Top of The input
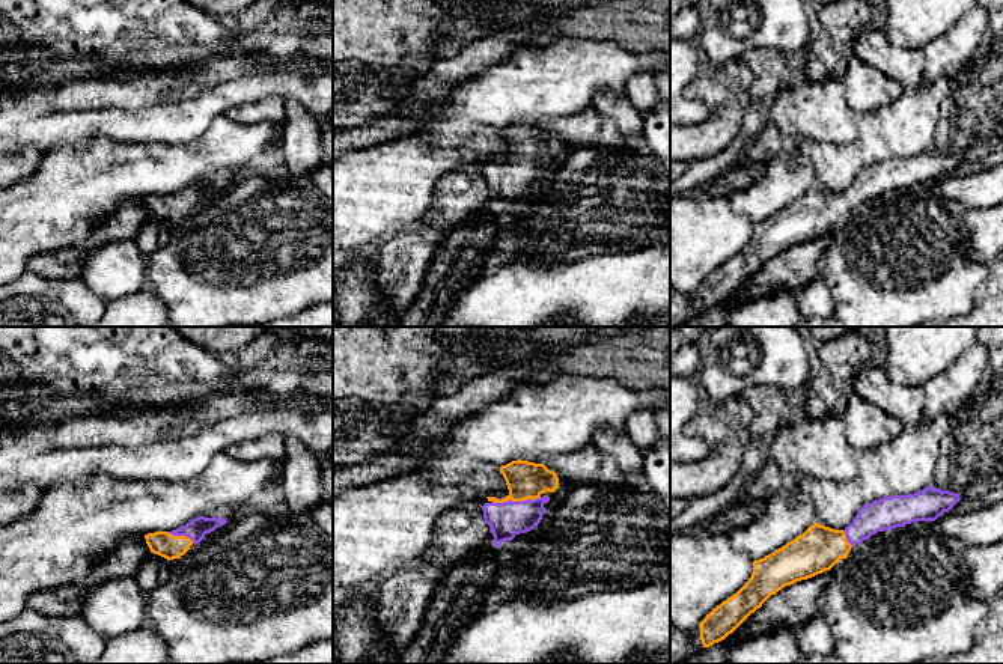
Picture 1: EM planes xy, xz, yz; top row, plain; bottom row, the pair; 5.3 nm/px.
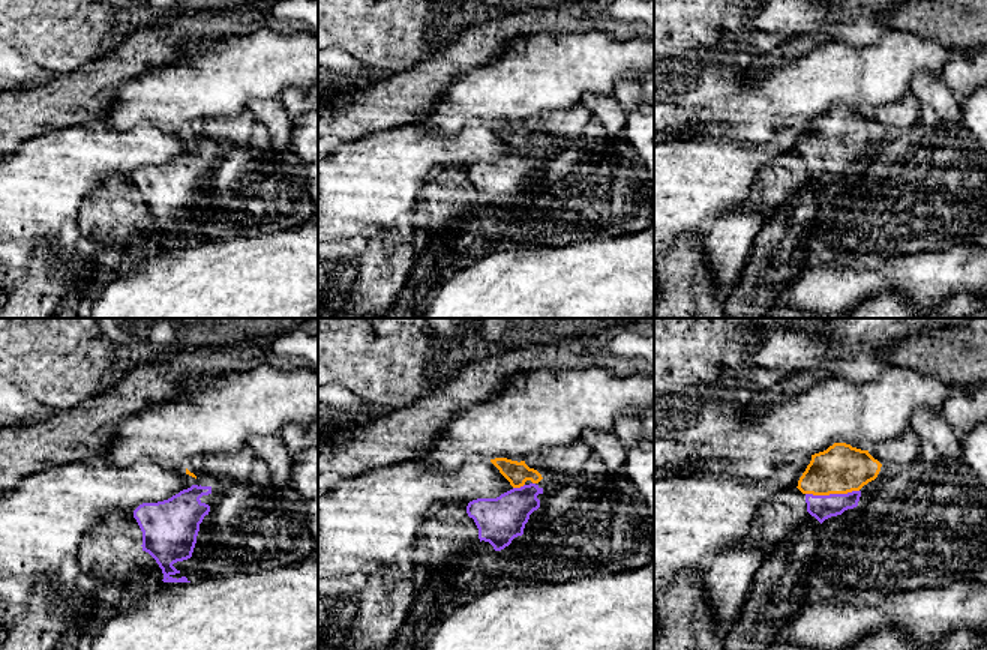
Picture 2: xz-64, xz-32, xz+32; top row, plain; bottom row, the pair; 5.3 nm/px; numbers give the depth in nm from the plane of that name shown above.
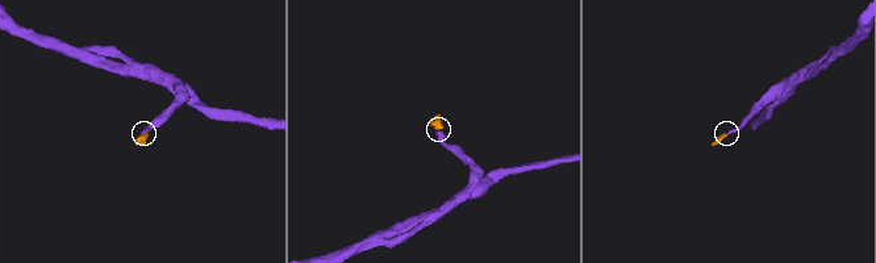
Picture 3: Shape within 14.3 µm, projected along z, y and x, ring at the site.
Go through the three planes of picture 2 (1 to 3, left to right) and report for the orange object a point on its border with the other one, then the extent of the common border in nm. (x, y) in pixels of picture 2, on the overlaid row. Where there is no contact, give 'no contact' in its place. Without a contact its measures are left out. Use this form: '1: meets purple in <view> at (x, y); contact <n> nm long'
1: no contact
2: meets purple in xz-32 at (518, 488); contact 70 nm long
3: meets purple in xz+32 at (831, 494); contact 280 nm long

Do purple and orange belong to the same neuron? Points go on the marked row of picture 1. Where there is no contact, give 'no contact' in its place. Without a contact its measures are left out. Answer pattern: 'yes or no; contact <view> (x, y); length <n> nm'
yes; contact xz (515, 502); length 260 nm

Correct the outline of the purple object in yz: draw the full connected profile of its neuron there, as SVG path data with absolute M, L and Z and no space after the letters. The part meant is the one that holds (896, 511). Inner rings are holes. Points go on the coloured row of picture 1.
M928 486L914 494L890 495L864 504L845 530L818 522L810 525L782 548L755 560L748 581L706 614L693 631L670 625L670 664L681 664L703 647L724 640L771 595L830 571L840 559L848 557L852 547L872 535L917 521L935 521L959 500L955 492Z

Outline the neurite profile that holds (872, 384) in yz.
M867 364L857 373L854 393L840 411L845 437L861 455L920 423L923 407L922 387L895 384L886 369Z

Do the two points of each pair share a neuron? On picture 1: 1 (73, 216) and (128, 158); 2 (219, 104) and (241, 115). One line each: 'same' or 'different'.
1: same
2: different

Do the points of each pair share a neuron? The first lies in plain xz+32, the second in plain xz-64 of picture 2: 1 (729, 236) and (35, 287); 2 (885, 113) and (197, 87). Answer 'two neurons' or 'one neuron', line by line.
1: one neuron
2: two neurons

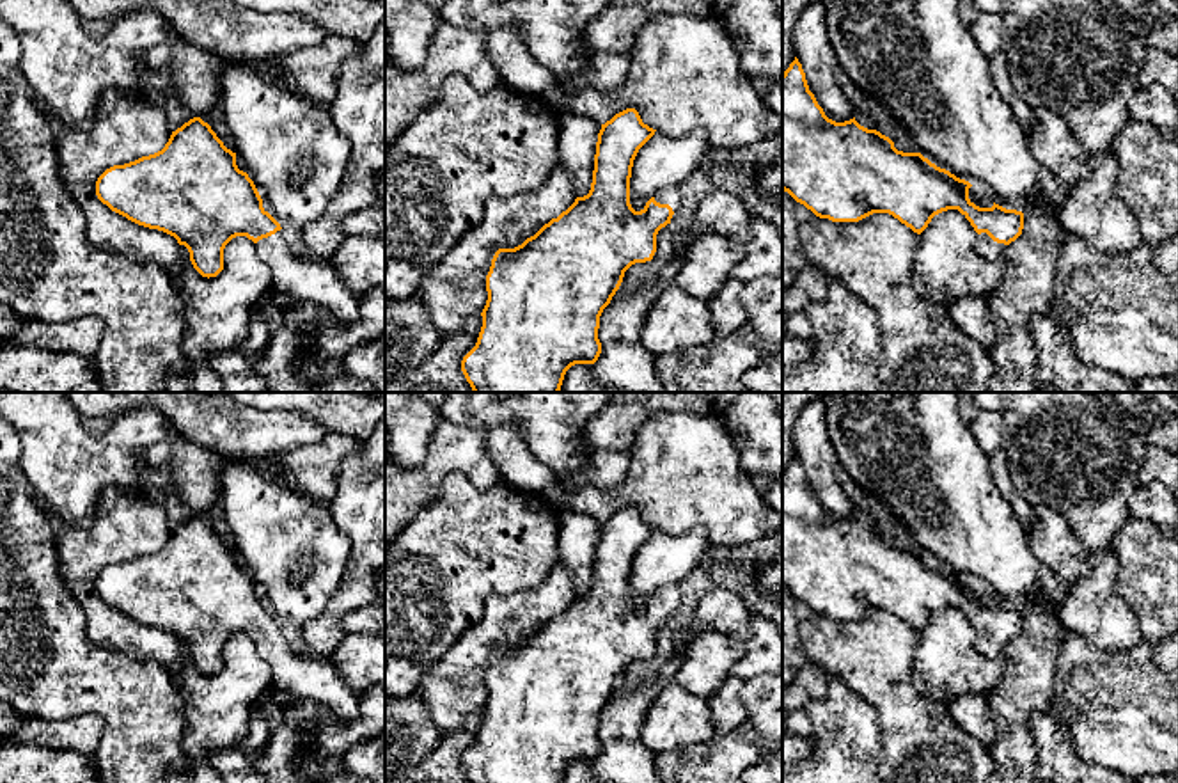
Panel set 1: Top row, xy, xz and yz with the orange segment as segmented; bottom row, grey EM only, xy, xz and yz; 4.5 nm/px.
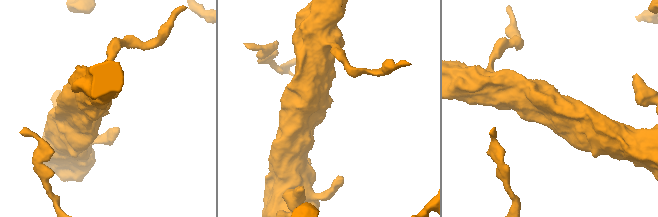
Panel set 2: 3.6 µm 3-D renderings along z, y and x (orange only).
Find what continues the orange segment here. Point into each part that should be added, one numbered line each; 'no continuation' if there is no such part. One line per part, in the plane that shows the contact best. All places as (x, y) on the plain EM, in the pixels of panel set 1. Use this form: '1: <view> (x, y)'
1: yz (987, 645)

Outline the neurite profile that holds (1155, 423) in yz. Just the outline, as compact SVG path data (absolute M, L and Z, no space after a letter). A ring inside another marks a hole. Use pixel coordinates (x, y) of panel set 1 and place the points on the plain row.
M1114 392L1093 394L1114 408L1146 446L1158 446L1169 453L1178 451L1178 392L1146 392L1150 403L1134 410L1121 405Z

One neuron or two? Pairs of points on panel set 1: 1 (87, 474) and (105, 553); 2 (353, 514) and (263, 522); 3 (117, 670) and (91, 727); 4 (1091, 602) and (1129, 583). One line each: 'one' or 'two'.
1: two
2: two
3: two
4: two

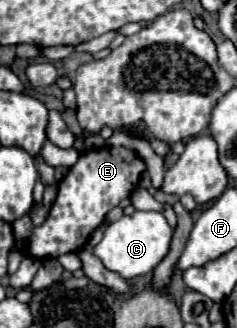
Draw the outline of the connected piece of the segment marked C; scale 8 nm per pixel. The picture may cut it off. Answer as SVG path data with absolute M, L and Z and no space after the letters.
M139 212L131 216L123 216L121 220L107 226L103 240L93 248L95 256L103 262L105 268L117 272L121 278L131 280L135 276L149 274L169 252L169 242L173 236L173 228L167 224L161 212Z

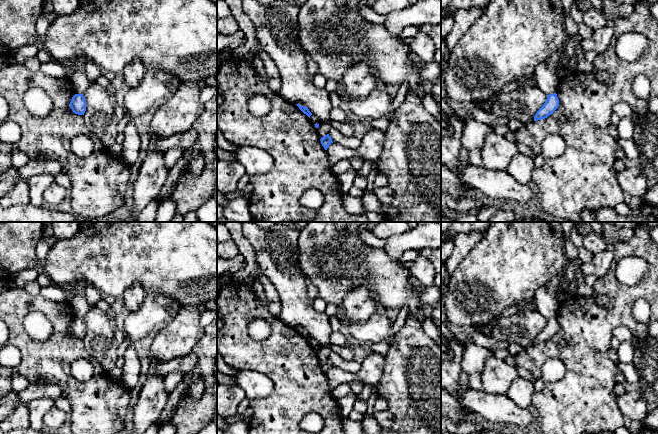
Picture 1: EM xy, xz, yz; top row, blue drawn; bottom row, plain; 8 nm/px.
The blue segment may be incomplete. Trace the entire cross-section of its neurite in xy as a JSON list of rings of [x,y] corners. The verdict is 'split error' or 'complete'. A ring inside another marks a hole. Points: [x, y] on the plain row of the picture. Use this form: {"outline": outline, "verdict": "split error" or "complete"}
{"outline": [[[75,318],[72,321],[70,332],[75,338],[84,339],[86,335],[86,325],[83,318]]], "verdict": "complete"}

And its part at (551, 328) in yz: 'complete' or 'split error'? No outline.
complete

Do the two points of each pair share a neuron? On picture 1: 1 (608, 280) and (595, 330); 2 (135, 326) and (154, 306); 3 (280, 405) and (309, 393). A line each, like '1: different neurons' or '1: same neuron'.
1: same neuron
2: same neuron
3: same neuron

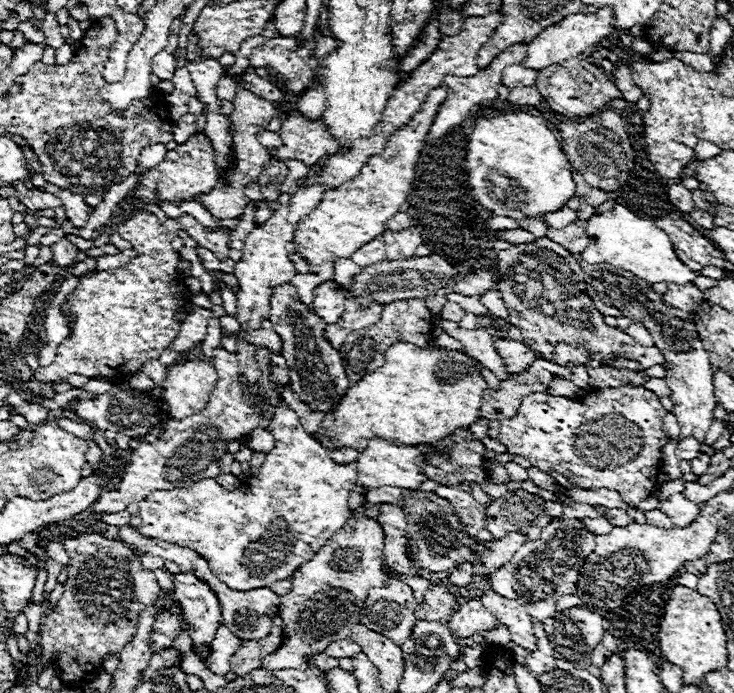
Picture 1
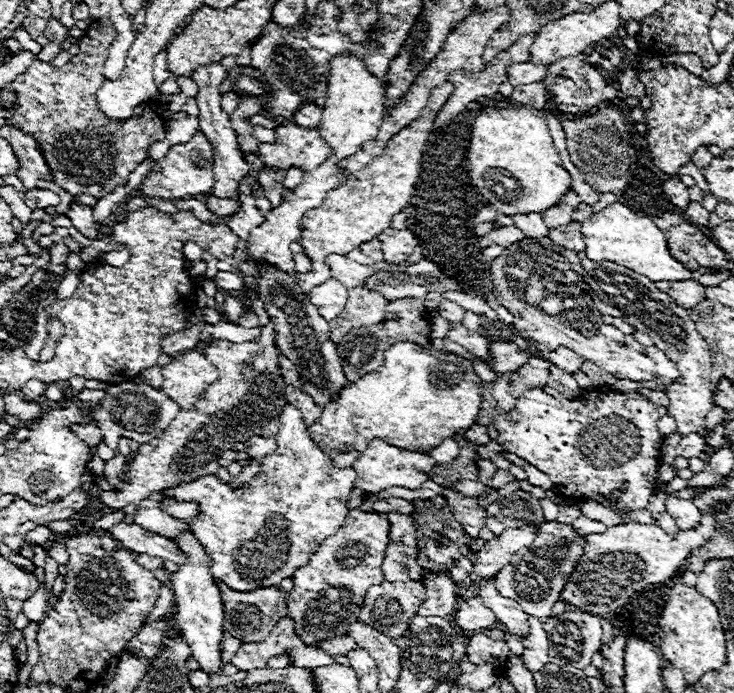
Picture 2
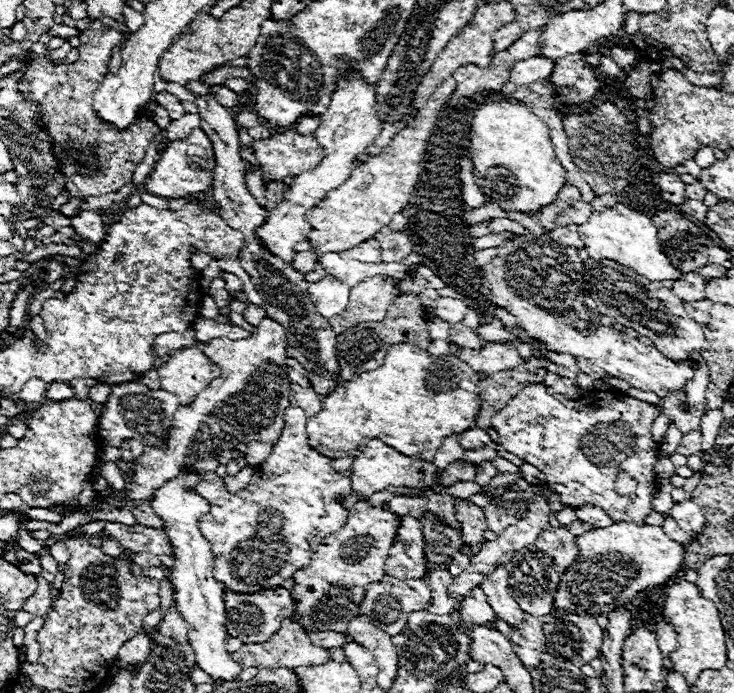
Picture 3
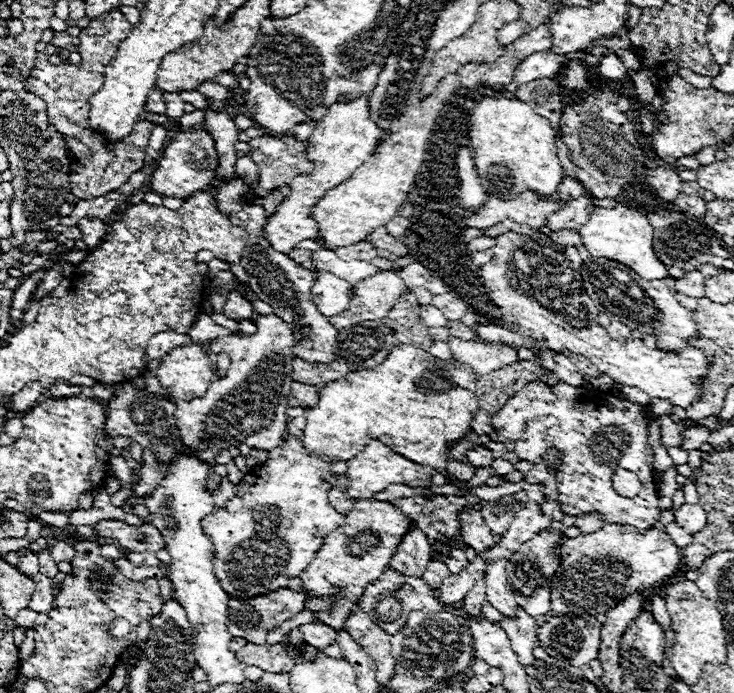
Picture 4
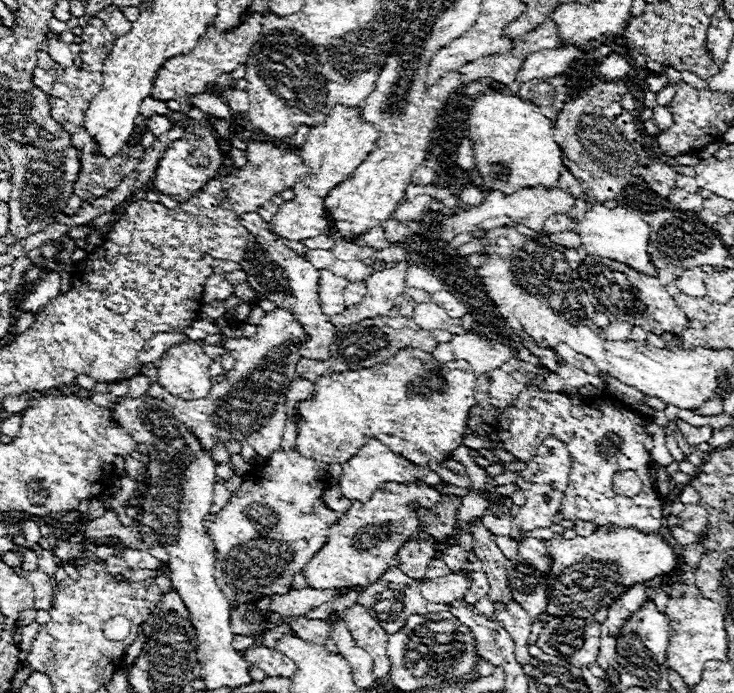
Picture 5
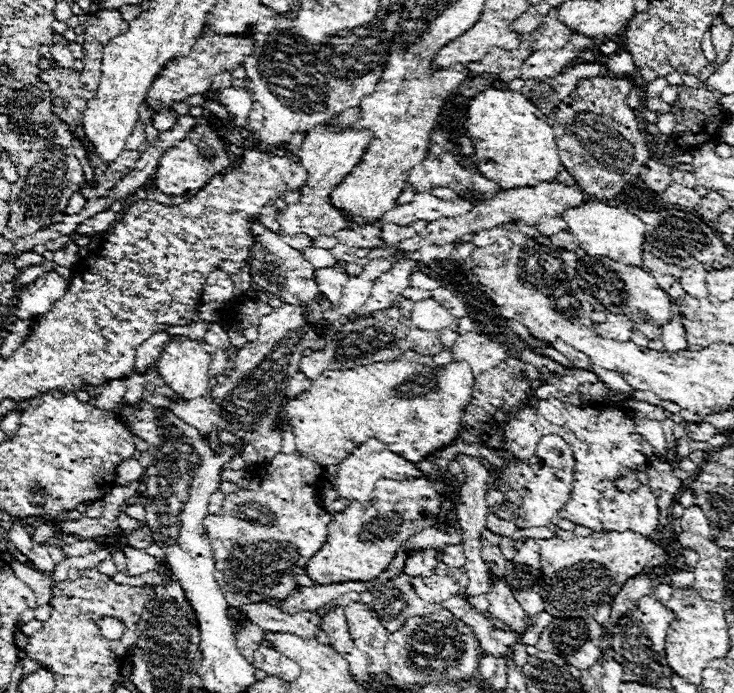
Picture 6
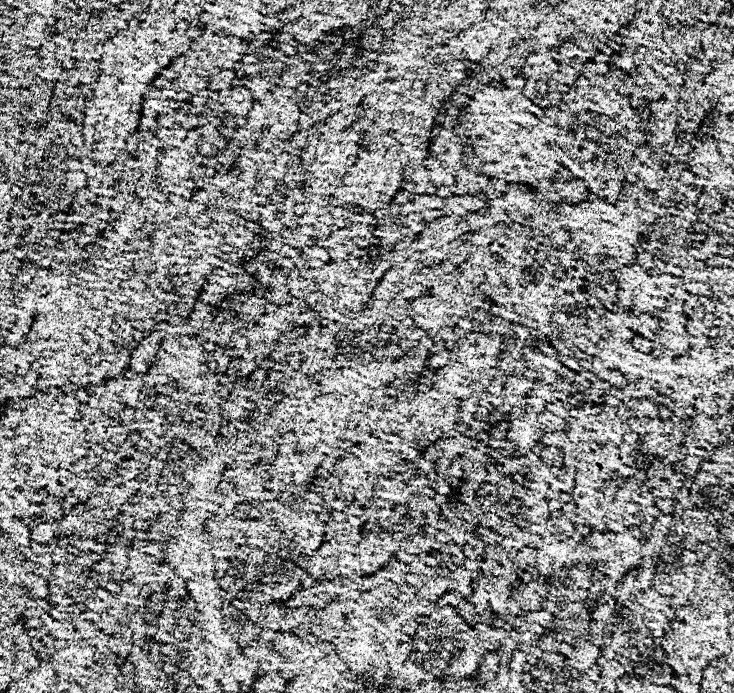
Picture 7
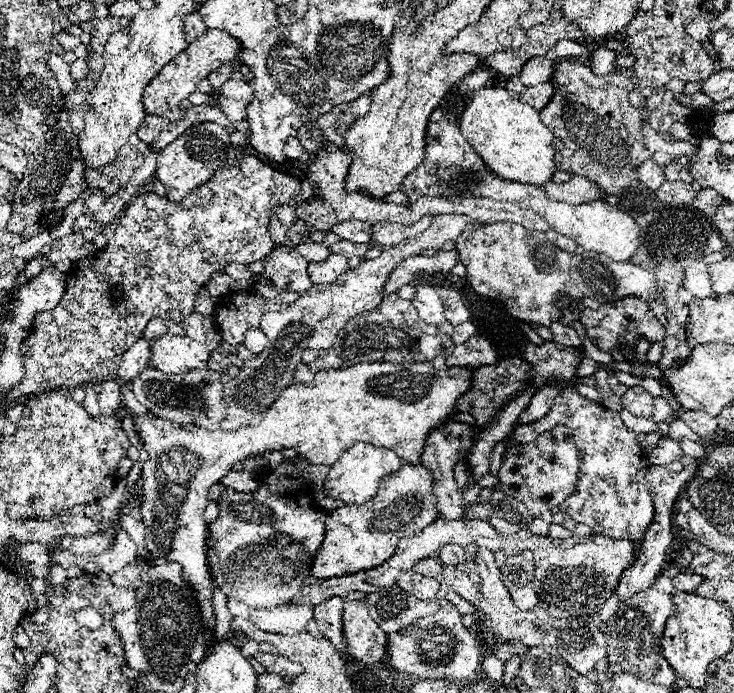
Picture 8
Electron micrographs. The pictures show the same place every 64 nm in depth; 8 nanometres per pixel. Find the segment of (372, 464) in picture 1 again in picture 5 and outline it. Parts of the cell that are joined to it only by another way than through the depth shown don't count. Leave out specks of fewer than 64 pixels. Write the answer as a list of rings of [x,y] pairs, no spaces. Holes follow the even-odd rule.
Bottom of The input
Task prompt = Would you write out an exact copy of the entries above, with no images?

Written reply =
Picture 1: EM planes xy, xz, yz; top row, plain; bottom row, the pair; 5.3 nm/px.
Picture 2: xz-64, xz-32, xz+32; top row, plain; bottom row, the pair; 5.3 nm/px; numbers give the depth in nm from the plane of that name shown above.
Picture 3: Shape within 14.3 µm, projected along z, y and x, ring at the site.
Go through the three planes of picture 2 (1 to 3, left to right) and report for the orange object a point on its border with the other one, then the extent of the common border in nm. (x, y) in pixels of picture 2, on the overlaid row. Where there is no contact, give 'no contact' in its place. Without a contact its measures are left out. Use this form: '1: meets purple in <view> at (x, y); contact <n> nm long'
1: no contact
2: meets purple in xz-32 at (518, 488); contact 70 nm long
3: meets purple in xz+32 at (831, 494); contact 280 nm long

Do purple and orange belong to the same neuron? Points go on the marked row of picture 1. Where there is no contact, give 'no contact' in its place. Without a contact its measures are left out. Answer pattern: 'yes or no; contact <view> (x, y); length <n> nm'
yes; contact xz (515, 502); length 260 nm

Correct the outline of the purple object in yz: draw the full connected profile of its neuron there, as SVG path data with absolute M, L and Z and no space after the letters. The part meant is the one that holds (896, 511). Inner rings are holes. Points go on the coloured row of picture 1.
M928 486L914 494L890 495L864 504L845 530L818 522L810 525L782 548L755 560L748 581L706 614L693 631L670 625L670 664L681 664L703 647L724 640L771 595L830 571L840 559L848 557L852 547L872 535L917 521L935 521L959 500L955 492Z

Outline the neurite profile that holds (872, 384) in yz.
M867 364L857 373L854 393L840 411L845 437L861 455L920 423L923 407L922 387L895 384L886 369Z

Do the two points of each pair share a neuron? On picture 1: 1 (73, 216) and (128, 158); 2 (219, 104) and (241, 115). One line each: 'same' or 'different'.
1: same
2: different

Do the points of each pair share a neuron? The first lies in plain xz+32, the second in plain xz-64 of picture 2: 1 (729, 236) and (35, 287); 2 (885, 113) and (197, 87). Answer 'two neurons' or 'one neuron', line by line.
1: one neuron
2: two neurons

Panel set 1: Top row, xy, xz and yz with the orange segment as segmented; bottom row, grey EM only, xy, xz and yz; 4.5 nm/px.
Panel set 2: 3.6 µm 3-D renderings along z, y and x (orange only).
Find what continues the orange segment here. Point into each part that should be added, one numbered line each; 'no continuation' if there is no such part. One line per part, in the plane that shows the contact best. All places as (x, y) on the plain EM, in the pixels of panel set 1. Use this form: '1: <view> (x, y)'
1: yz (987, 645)

Outline the neurite profile that holds (1155, 423) in yz. Just the outline, as compact SVG path data (absolute M, L and Z, no space after a letter). A ring inside another marks a hole. Use pixel coordinates (x, y) of panel set 1 and place the points on the plain row.
M1114 392L1093 394L1114 408L1146 446L1158 446L1169 453L1178 451L1178 392L1146 392L1150 403L1134 410L1121 405Z

One neuron or two? Pairs of points on panel set 1: 1 (87, 474) and (105, 553); 2 (353, 514) and (263, 522); 3 (117, 670) and (91, 727); 4 (1091, 602) and (1129, 583). One line each: 'one' or 'two'.
1: two
2: two
3: two
4: two

Draw the outline of the connected piece of the segment marked C; scale 8 nm per pixel. The picture may cut it off. Answer as SVG path data with absolute M, L and Z and no space after the letters.
M139 212L131 216L123 216L121 220L107 226L103 240L93 248L95 256L103 262L105 268L117 272L121 278L131 280L135 276L149 274L169 252L169 242L173 236L173 228L167 224L161 212Z

Picture 1: EM xy, xz, yz; top row, blue drawn; bottom row, plain; 8 nm/px.
The blue segment may be incomplete. Trace the entire cross-section of its neurite in xy as a JSON list of rings of [x,y] corners. The verdict is 'split error' or 'complete'. A ring inside another marks a hole. Points: [x, y] on the plain row of the picture. Use this form: {"outline": outline, "verdict": "split error" or "complete"}
{"outline": [[[75,318],[72,321],[70,332],[75,338],[84,339],[86,335],[86,325],[83,318]]], "verdict": "complete"}

And its part at (551, 328) in yz: 'complete' or 'split error'? No outline.
complete

Do the two points of each pair share a neuron? On picture 1: 1 (608, 280) and (595, 330); 2 (135, 326) and (154, 306); 3 (280, 405) and (309, 393). A line each, like '1: different neurons' or '1: same neuron'.
1: same neuron
2: same neuron
3: same neuron

Picture 1
Picture 2
Picture 3
Picture 4
Picture 5
Picture 6
Picture 7
Picture 8
Electron micrographs. The pictures show the same place every 64 nm in depth; 8 nanometres per pixel. Find the segment of (372, 464) in picture 1 again in picture 5 and outline it. Parts of the cell that are joined to it only by another way than through the depth shown don't count. Leave out specks of fewer than 64 pixels. Write the answer as a list of rings of [x,y] pairs, no spaces. Holes follow the even-odd rule.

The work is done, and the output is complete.